→ **Document extract**

━━━━━━━━━━━━━━━━━━━━

Díaz succeeded Alejandro Andrade as Venezuela’s treasurer. Andrade, who had once been Chávez’s bodyguard, pleaded guilty and was sentenced to 10 years in 2018 after cooperating with U.S. authorities and secretly providing evidence on her, her husband, Gorrín, and a Venezuelan banker who operated a bank in the Dominican Republic to steer some of the bribery payments to the group, according to indictment and other court records.

Andrade, 58, whose sentence was significantly cut for his cooperation, admitted in a plea deal that he had bought an equestrian estate in Palm Beach County along with a stable of show-jumping horses as well as a fleet of exotic cars with the bribery payments from Gorrín. The former national treasurer, who served in the Venezuelan government between 2007 and 2010, turned over $300 million in bank accounts and other assets to the U.S. government.

The forfeiture judgment against Andrade totaled $1 billion, but that amount was based on what he was expected to receive from Gorrín for facilitating their alleged currency-exchange racket through the Venezuelan government.

━━━━━━━━━━━━━━━━━━━━

Dataset entries:
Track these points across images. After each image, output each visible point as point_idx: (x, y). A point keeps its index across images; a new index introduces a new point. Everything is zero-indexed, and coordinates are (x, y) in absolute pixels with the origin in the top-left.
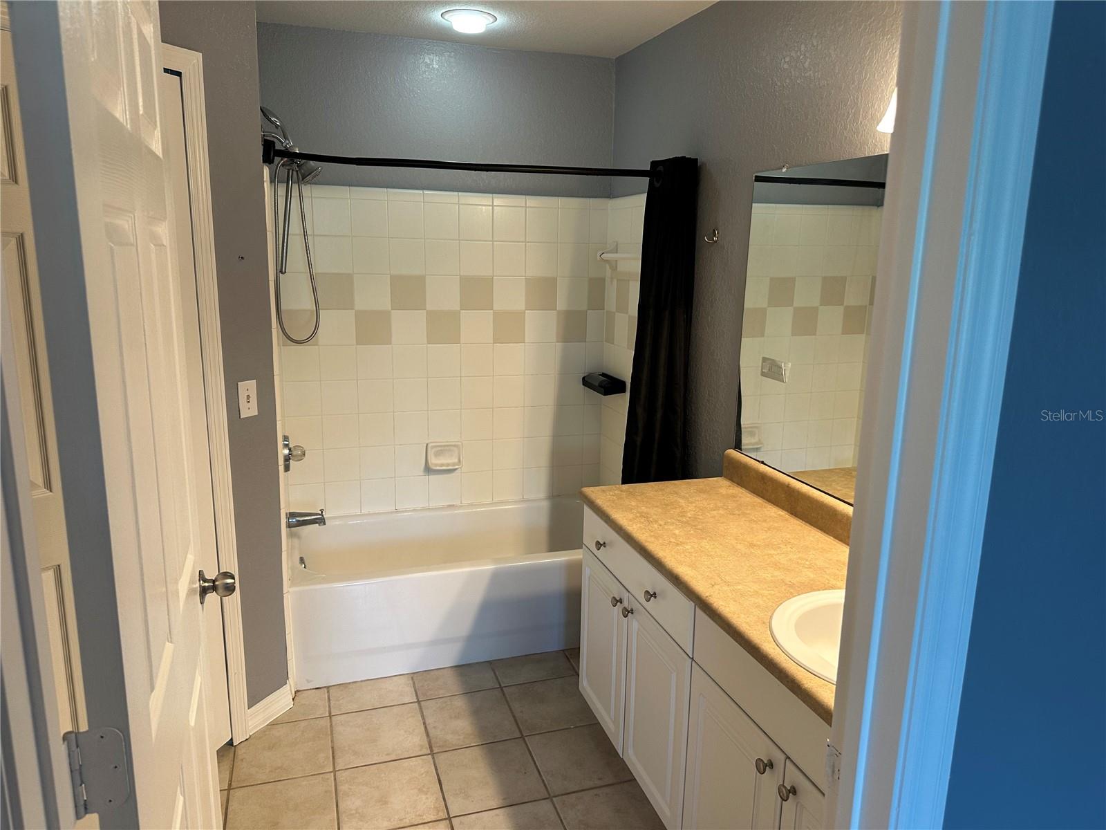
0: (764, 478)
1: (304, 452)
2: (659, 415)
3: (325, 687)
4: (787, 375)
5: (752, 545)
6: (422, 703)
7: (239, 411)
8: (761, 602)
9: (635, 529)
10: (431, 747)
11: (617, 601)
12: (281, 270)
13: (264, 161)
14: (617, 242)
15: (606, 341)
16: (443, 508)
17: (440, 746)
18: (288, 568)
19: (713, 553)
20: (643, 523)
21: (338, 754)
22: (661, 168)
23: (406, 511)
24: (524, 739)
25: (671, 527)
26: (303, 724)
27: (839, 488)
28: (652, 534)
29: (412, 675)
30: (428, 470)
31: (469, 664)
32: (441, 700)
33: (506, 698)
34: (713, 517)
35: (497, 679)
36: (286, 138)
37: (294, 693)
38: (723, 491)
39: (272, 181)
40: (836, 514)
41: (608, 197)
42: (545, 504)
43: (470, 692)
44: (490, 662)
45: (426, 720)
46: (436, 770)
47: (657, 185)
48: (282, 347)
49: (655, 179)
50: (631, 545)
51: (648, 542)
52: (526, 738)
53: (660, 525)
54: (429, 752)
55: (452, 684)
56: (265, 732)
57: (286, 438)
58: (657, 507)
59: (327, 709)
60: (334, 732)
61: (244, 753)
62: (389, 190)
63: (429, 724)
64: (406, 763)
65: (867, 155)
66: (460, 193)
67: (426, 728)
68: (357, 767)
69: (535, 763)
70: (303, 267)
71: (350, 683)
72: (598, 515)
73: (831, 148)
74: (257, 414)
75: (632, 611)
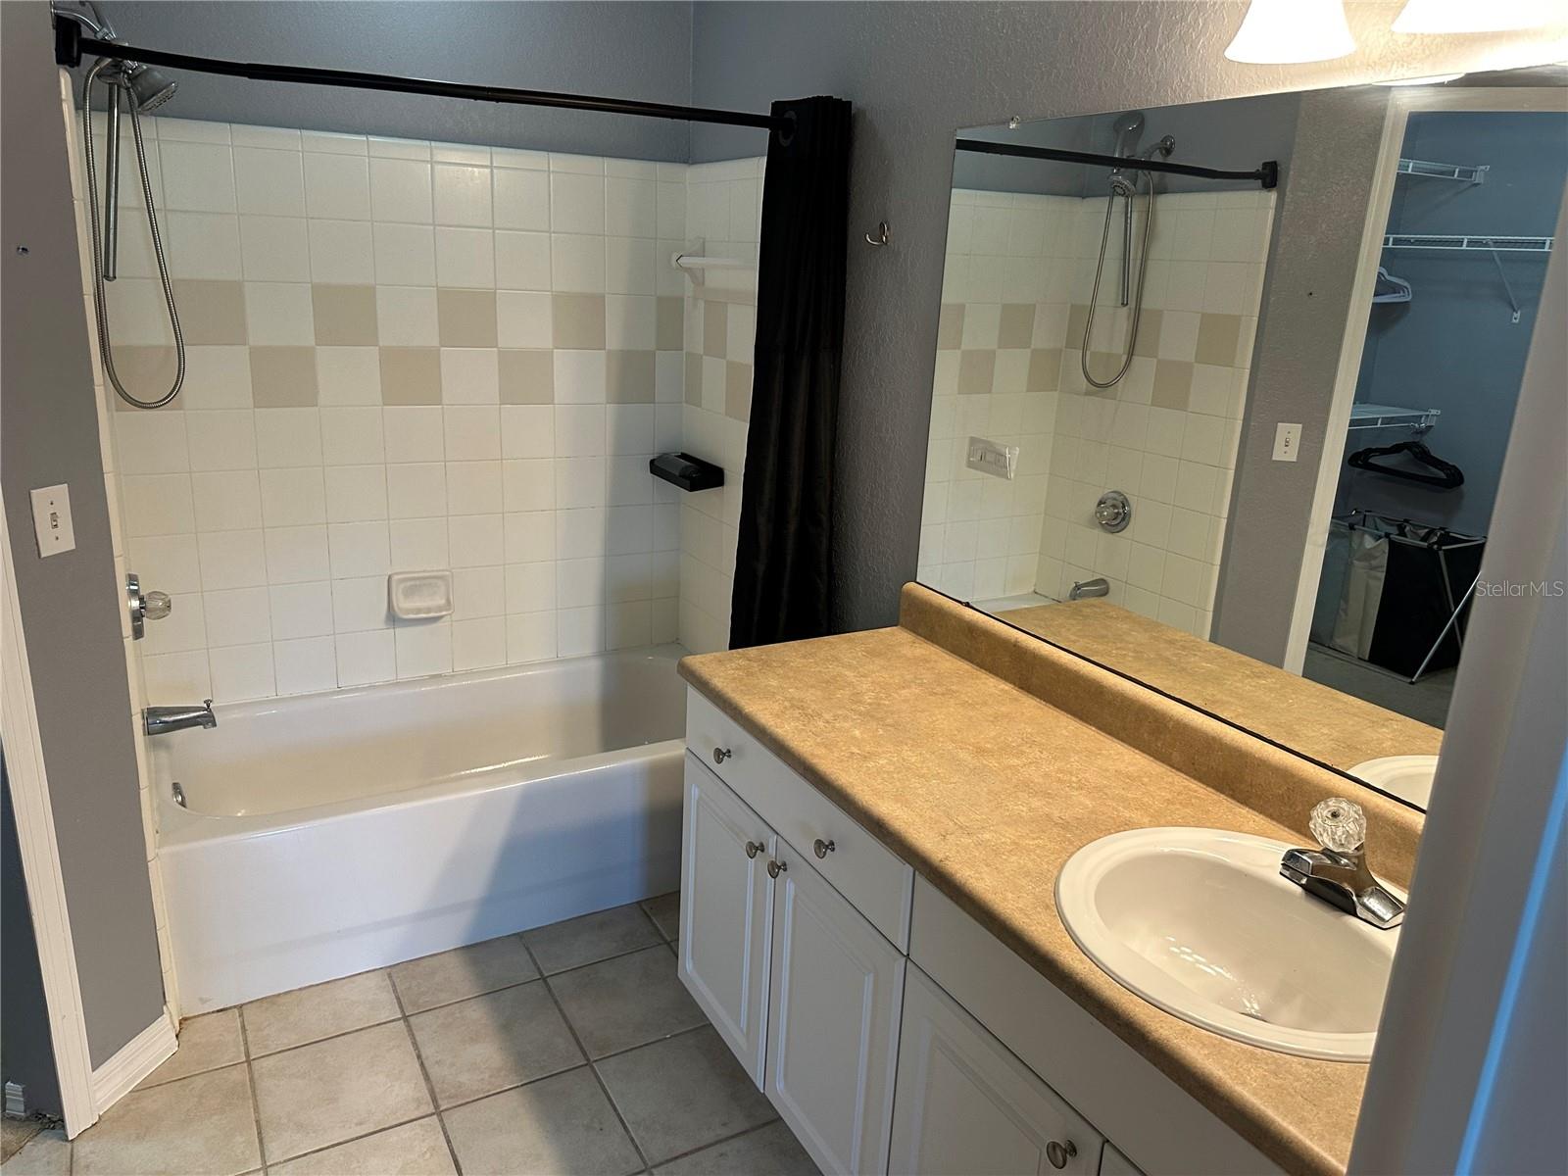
0: (972, 630)
1: (169, 601)
2: (792, 527)
3: (235, 1007)
4: (1013, 467)
5: (980, 751)
6: (412, 1019)
7: (37, 544)
8: (1030, 864)
9: (786, 730)
10: (434, 1100)
11: (755, 849)
12: (106, 272)
13: (60, 61)
14: (704, 239)
15: (687, 402)
16: (421, 681)
17: (450, 1097)
18: (153, 811)
19: (925, 771)
20: (798, 719)
21: (268, 1134)
22: (791, 114)
23: (357, 690)
24: (592, 1068)
25: (846, 725)
26: (200, 1082)
27: (1073, 638)
28: (819, 740)
29: (389, 970)
30: (393, 619)
31: (485, 942)
32: (446, 1010)
33: (553, 996)
34: (904, 701)
35: (536, 964)
36: (100, 21)
37: (177, 1025)
38: (907, 651)
39: (79, 106)
40: (1101, 693)
41: (685, 163)
42: (594, 666)
43: (491, 993)
44: (520, 936)
45: (422, 1050)
46: (449, 1142)
47: (785, 143)
48: (115, 414)
49: (780, 132)
50: (785, 761)
51: (817, 756)
52: (594, 1064)
53: (828, 722)
54: (432, 1109)
55: (460, 979)
56: (128, 1105)
57: (132, 579)
58: (812, 687)
59: (242, 1048)
60: (258, 1092)
61: (92, 1152)
62: (305, 132)
63: (427, 1058)
64: (393, 1136)
65: (1170, 104)
66: (433, 143)
67: (422, 1065)
68: (305, 1155)
69: (615, 1110)
70: (149, 267)
71: (279, 995)
72: (718, 705)
73: (1100, 88)
74: (74, 547)
75: (784, 867)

━━━━━━━━━━━━━━━━━━━━

→ **Check your understanding**
a. Based on the article above about Alejandro Andrade's bribery case, is each statement true? Answer yes or no for each, quoting the deciding words. (i) Andrade served in the Venezuelan government between 2007 and 2010. (ii) Andrade received a 20-year sentence. (iii) The forfeiture judgment against Andrade totaled $300 million.
b. Carry on the article about Alejandro Andrade's bribery case, starting after its final sentence.

→ **Answers**
a.
(i) Yes: "who served in the Venezuelan government between 2007 and 2010"
(ii) No: "was sentenced to 10 years in 2018"
(iii) No: "The forfeiture judgment against Andrade totaled $1 billion"

b.
Gorrín paid hundreds of millions of dollars in bribes to Andrade both before and after his tenure as national treasurer because he had introduced the wealthy businessman to his successor, Díaz, according to the indictment. Díaz continued to give Gorrín access to the Venezuelan government’s profitable currency exchange system, just as Andrade had done during his tenure.

Gorrín is accused of paying $65 million to Díaz and her husband, Velásquez, including transferring about $9 million from bank accounts in Switzerland to accounts in Miami between October 2012 and May 2013, according to the indictment.

The conspiracy case cites four wire transfers for $4.35 million, $4 million, $485,000 and $281,000 from Gorrín’s bank accounts in Switzerland to Miami accounts for the couple’s benefit, according to charges filed by Justice Department trial attorneys Vanessa Sisti and Paul Hayden and Miami federal prosecutor Kurt Lunkenheimer. A big chunk of that money went towards buying a yacht for the couple, the charges say.